All I have the energy to say right now is that it seems that both teams managed to get points, and get points efficiently whether it be from shooting well, shooting 3’s, extending possessions by rebounding, or perhaps just having that tenacity to put the ball in the hole (Steph / Jordan?).
Just looking at these two teams is really interesting though. I was 7 years old in 1995 and, to have watched, let alone understood, let alone liked basketball is a gross overstatement. I have to do my homework in understanding exactly how the style of play impacts the stats here. That offensive rebounding horror was enough to basically deck me in the face and say that simple analytical techniques looking at just numbers is outright stupid.
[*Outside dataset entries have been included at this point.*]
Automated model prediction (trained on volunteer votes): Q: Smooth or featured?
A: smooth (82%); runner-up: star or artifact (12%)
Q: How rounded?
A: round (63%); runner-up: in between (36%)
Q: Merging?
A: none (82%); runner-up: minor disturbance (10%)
I might just have to look at offense as a whole suite, defense as a whole suite, and how they play off each other as well. I probably also need to get off my ass and go outside and actually play some basketball with some of these factors in mind. Still, really good learning experience just to get to this realization. Through all the <0.2 covariance values, I have found some peace.